In any event, mechanized industrialization and assembly lines have coexisted 
for nearly a century with continuous vibrato, which is largely a post-World War 
I development and is still the dominant way of playing and singing classical 
music -- some higher-level orchestras have taken to playing Mozart differently 
from the way they play Rachmaninoff, but it hasn't filtered down much to the 
less exalted professional ranks.  

> and the repeatable, homogenized
> regularity of product made possible by the use of computers.

I'm not sure I follow you here.  Are you talking about digital recording, or 
something else?

>   It would be too much of a stretch to suggest that the approach of
>   Segovia and contemporaries provides a model of early interpretation
>   today, but one might be able to argue that, being older, some aspects
>   of those aesthetic priorities were (un/subconsciously) closer to the
>   spirit of earlier times than the modern performance dogma.

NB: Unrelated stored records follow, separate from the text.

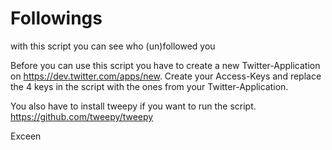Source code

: Followings
==========

with this script you can see who (un)followed you


Before you can use this script you have to create a new Twitter-Application on https://dev.twitter.com/apps/new.
Create your Access-Keys and replace the 4 keys in the script with the ones from your Twitter-Application.

You also have to install tweepy if you want to run the script.
https://github.com/tweepy/tweepy

Exceen
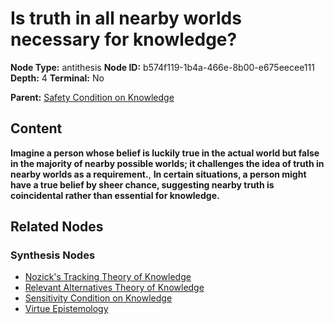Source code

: # Is truth in all nearby worlds necessary for knowledge?

**Node Type:** antithesis
**Node ID:** b574f119-1b4a-466e-8b00-e675eecee111
**Depth:** 4
**Terminal:** No

**Parent:** [Safety Condition on Knowledge](safety-condition-on-knowledge-synthesis-c5c271c7-d747-4224-b2f8-9f7e2de62449.md)

## Content

**Imagine a person whose belief is luckily true in the actual world but false in the majority of nearby possible worlds; it challenges the idea of truth in nearby worlds as a requirement.**, **In certain situations, a person might have a true belief by sheer chance, suggesting nearby truth is coincidental rather than essential for knowledge.**

## Related Nodes

### Synthesis Nodes

- [Nozick's Tracking Theory of Knowledge](nozicks-tracking-theory-of-knowledge-synthesis-cae5e68e-34e0-4de0-8637-63248c967777.md)
- [Relevant Alternatives Theory of Knowledge](relevant-alternatives-theory-of-knowledge-synthesis-c9e220e8-1879-4772-aa8a-322938322404.md)
- [Sensitivity Condition on Knowledge](sensitivity-condition-on-knowledge-synthesis-3151b917-73bb-43bb-93d8-373fb2104407.md)
- [Virtue Epistemology](virtue-epistemology-synthesis-7c41e39f-9599-4136-914f-2a34a6083f91.md)
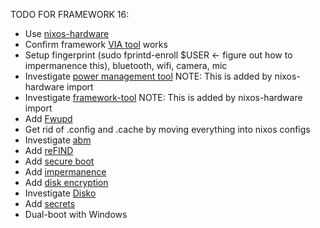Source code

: TODO FOR FRAMEWORK 16:
- Use [nixos-hardware](https://github.com/NixOS/nixos-hardware/tree/master/framework/16-inch/7040-amd)
- Confirm framework [VIA tool](https://keyboard.frame.work/) works
- Setup fingerprint (sudo fprintd-enroll $USER <- figure out how to impermanence this), bluetooth, wifi, camera, mic
- Investigate [power management tool](https://gitlab.freedesktop.org/upower/power-profiles-daemon) NOTE: This is added by nixos-hardware import
- Investigate [framework-tool](https://github.com/FrameworkComputer/framework-system) NOTE: This is added by nixos-hardware import
- Add [Fwupd](https://wiki.nixos.org/wiki/Fwupd)
- Get rid of .config and .cache by moving everything into nixos configs
- Investigate [abm](https://community.frame.work/t/adaptive-backlight-management-abm/41055)
- Add [reFIND](https://nixos.wiki/wiki/REFInd)
- Add [secure boot](https://github.com/nix-community/lanzaboote/blob/master/docs/QUICK_START.md)
- Add [impermanence](https://nixos.wiki/wiki/Impermanence)
- Add [disk encryption](https://nixos.wiki/wiki/Full_Disk_Encryption)
- Investigate [Disko](https://nixos.wiki/wiki/Disko)
- Add [secrets](https://github.com/Mic92/sops-nix)
- Dual-boot with Windows
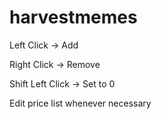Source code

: # harvestmemes

Left Click       -> Add

Right Click      -> Remove

Shift Left Click -> Set to 0


Edit price list whenever necessary
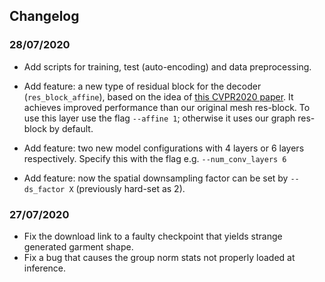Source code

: ## Changelog

### 28/07/2020

- Add scripts for training, test (auto-encoding) and data preprocessing.
- Add feature: a new type of residual block for the decoder (`res_block_affine`), based on the idea of [this CVPR2020 paper](https://arxiv.org/abs/2004.02658). It achieves improved performance than our original mesh res-block. To use this layer use the flag `--affine 1`; otherwise it uses our graph res-block by default.

- Add feature: two new model configurations with 4 layers or 6 layers respectively. Specify this with the flag e.g. `--num_conv_layers 6`
- Add feature: now the spatial downsampling factor can be set by `--ds_factor X` (previously hard-set as 2).

### 27/07/2020

- Fix the download link to a faulty checkpoint that yields strange generated garment shape.
- Fix a bug that causes the group norm stats not properly loaded at inference.

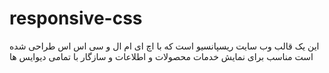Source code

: # responsive-css
این یک قالب وب سایت ریسپانسیو است که با اچ ای ام ال و سی اس اس طراحی شده است مناسب برای نمایش خدمات محصولات و اطلاعات و سازگار با تمامی دیوایس ها

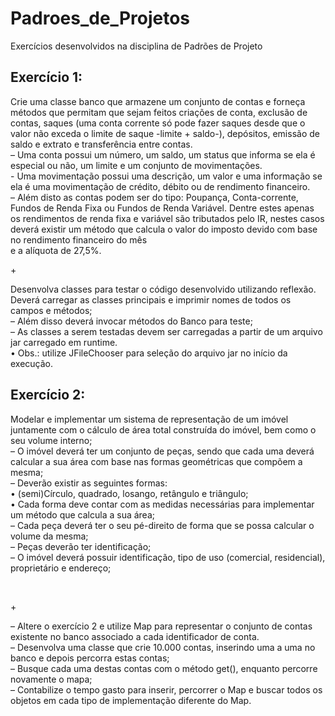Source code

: <h1> Padroes_de_Projetos </h1>
Exercícios desenvolvidos na disciplina de Padrões de Projeto

  <h2>Exercício 1: </h2>

<p>Crie uma classe banco que armazene um conjunto de contas e forneça métodos que permitam que sejam feitos criações de conta, exclusão de contas,
  saques (uma conta corrente só pode fazer saques desde que o valor não exceda o limite de saque -limite + saldo-), depósitos, emissão de saldo e extrato e transferência entre contas.<br>
– Uma conta possui um número, um saldo, um status que informa se ela é especial ou não, um limite e um conjunto de movimentações.<br>
- Uma movimentação possui uma descrição, um valor e uma informação se ela é uma movimentação de crédito, débito ou de rendimento financeiro.<br>
– Além disto as contas podem ser do tipo: Poupança, Conta-corrente, Fundos de Renda Fixa ou Fundos de Renda Variável. Dentre estes apenas os rendimentos
de renda fixa e variável são tributados pelo IR, nestes casos deverá existir um método que calcula o valor do imposto devido com base no rendimento financeiro do mês <br> e a alíquota de 27,5%. </p>

<p>+ </p>

<p>Desenvolva classes para testar o código desenvolvido utilizando reflexão. Deverá carregar as classes principais e imprimir nomes de todos os campos e métodos;<br>
– Além disso deverá invocar métodos do Banco para teste;<br>
– As classes a serem testadas devem ser carregadas a partir de um arquivo jar carregado em runtime.<br>
  • Obs.: utilize JFileChooser para seleção do arquivo jar no início da execução.</p>



  <h2>Exercício 2:</h2>

<p>Modelar e implementar um sistema de representação de um imóvel juntamente com o cálculo de área total construída do imóvel, bem como o seu volume interno; <br>
– O imóvel deverá ter um conjunto de peças, sendo que cada uma deverá calcular a sua área com base nas formas geométricas que compõem a mesma; <br>
– Deverão existir as seguintes formas:<br>
• (semi)Círculo, quadrado, losango, retângulo e triângulo; <br>
• Cada forma deve contar com as medidas necessárias para implementar um método que calcula a sua área; <br>
– Cada peça deverá ter o seu pé-direito de forma que se possa calcular o volume da mesma; <br>
– Peças deverão ter identificação; <br>
– O imóvel deverá possuir identificação, tipo de uso (comercial, residencial), proprietário e endereço;</p> <br>

<p>+ </p>

<p> – Altere o exercício 2 e utilize Map para representar o
conjunto de contas existente no banco associado a cada
identificador de conta. <br>
– Desenvolva uma classe que crie 10.000 contas, inserindo
uma a uma no banco e depois percorra estas contas; <br>
– Busque cada uma destas contas com o método get(),
enquanto percorre novamente o mapa; <br>
– Contabilize o tempo gasto para inserir, percorrer o Map e
buscar todos os objetos em cada tipo de implementação
diferente do Map. <p>
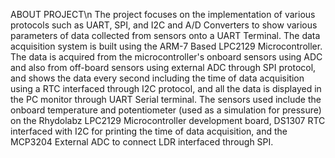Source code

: 
ABOUT PROJECT\n
The project focuses on the implementation of various protocols such as UART, SPI, and I2C and A/D Converters to show various parameters of data collected from sensors onto a UART Terminal. The data acquisition system is built using the ARM-7 Based LPC2129 Microcontroller. The data is acquired from the microcontroller's onboard sensors using ADC and also from off-board sensors using external ADC through SPI protocol, and shows the data every second including the time of data acquisition using a RTC interfaced through I2C protocol, and all the data is displayed in the PC monitor through UART Serial terminal. The sensors used include the onboard temperature and potentiometer (used as a simulation for pressure) on the Rhydolabz LPC2129 Microcontroller development board, DS1307 RTC interfaced with I2C for printing the time of data acquisition, and the MCP3204 External ADC to connect LDR interfaced through SPI.
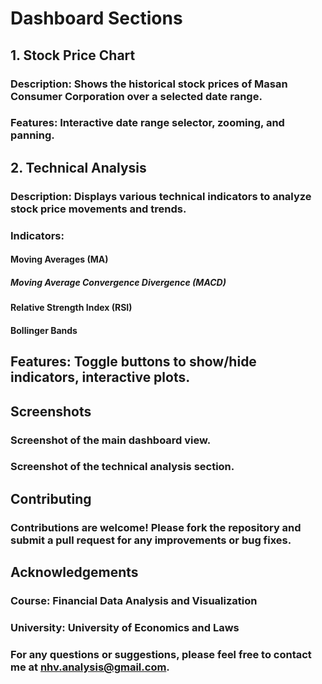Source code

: # Dashboard Sections

## 1. Stock Price Chart
### Description: Shows the historical stock prices of Masan Consumer Corporation over a selected date range.
### Features: Interactive date range selector, zooming, and panning.
## 2. Technical Analysis
### Description: Displays various technical indicators to analyze stock price movements and trends.
### Indicators:
#### Moving Averages (MA)
##### Moving Average Convergence Divergence (MACD)
#### Relative Strength Index (RSI)
#### Bollinger Bands
## Features: Toggle buttons to show/hide indicators, interactive plots.
## Screenshots


### Screenshot of the main dashboard view.


### Screenshot of the technical analysis section.

## Contributing

### Contributions are welcome! Please fork the repository and submit a pull request for any improvements or bug fixes.


## Acknowledgements

### Course: Financial Data Analysis and Visualization
### University: University of Economics and Laws
### For any questions or suggestions, please feel free to contact me at nhv.analysis@gmail.com.

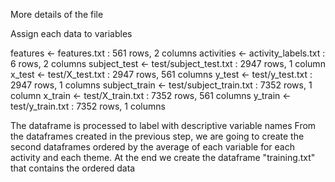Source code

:More details of the file

Assign each data to variables

features <- features.txt : 561 rows, 2 columns
activities <- activity_labels.txt : 6 rows, 2 columns
subject_test <- test/subject_test.txt : 2947 rows, 1 column
x_test <- test/X_test.txt : 2947 rows, 561 columns
y_test <- test/y_test.txt : 2947 rows, 1 columns
subject_train <- test/subject_train.txt : 7352 rows, 1 column
x_train <- test/X_train.txt : 7352 rows, 561 columns
y_train <- test/y_train.txt : 7352 rows, 1 columns

The dataframe is processed to label with descriptive variable names
From the dataframes created in the previous step, we are going to create the second dataframes ordered by the average of each variable for each activity and each theme.
At the end we create the dataframe "training.txt" that contains the ordered data
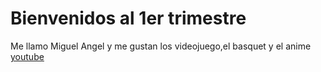 # Bienvenidos al 1er trimestre
Me llamo Miguel Angel y me gustan los videojuego,el basquet y el anime  
[youtube](https://www.youtube.com/)
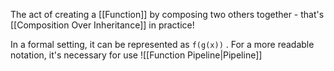 The act of creating a [[Function]] by composing two others together - that's [[Composition Over Inheritance]] in practice!

In a formal setting, it can be represented as `f(g(x))` . For a more readable notation, it's necessary for use ![[Function Pipeline|Pipeline]]
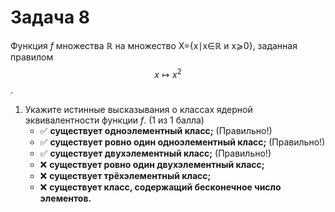 # Задача 8

Функция *f* множества ℝ на множество X={x∣x∈ℝ и x⩾0}, заданная правилом $$x↦x^2$$.

1.  Укажите истинные высказывания о классах ядерной эквивалентности функции *f*. (1 из 1 балла)
    * ✅ **существует одноэлементный класс;** (Правильно!)
    * ✅ **существует ровно один одноэлементный класс;** (Правильно!)
    * ✅ **существует двухэлементный класс;** (Правильно!)
    * ❌ **существует ровно один двухэлементный класс;**
    * ❌ **существует трёхэлементный класс;**
    * ❌ **существует класс, содержащий бесконечное число элементов.**
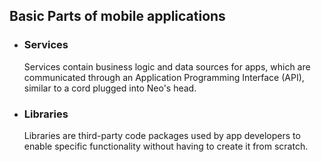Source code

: ## Basic Parts of mobile applications

- ### Services
	Services contain business logic and data sources for apps, which are communicated through an Application Programming Interface (API), similar to a cord plugged into Neo's head.
- ### Libraries
    Libraries are third-party code packages used by app developers to enable specific functionality without having to create it from scratch.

True in a very limited way, insofar as the spirit of earlier times was "I play 
the way I play because I like to play that way; I play the best way I can based 
on my own inclinations and the way I was taught to play."  That's essentially 
the way nearly everyone did it until the early music movement built momentum, 
and it works very well until you start playing something outside the current 
style, such as -- oh, I don't know -- Mozart or Bach.  Or Dowland.  Or 
Beethoven.

The notion of fidelity to Beethoven's intent, let alone Albeniz', did not occur 
to most musicians of Segovia's generation.  Toscanini, who was older than 
Segovia and active the first half of the 20th century, was known for being 
faithful to "the score" precisely because it made him unusual.  Critics, 
biographers and the musicians who played under him went on and on about it.  
Landowska's comment about "you play Bach your way and I'll play it his way" was 
similarly famous because it was out of the mainstream.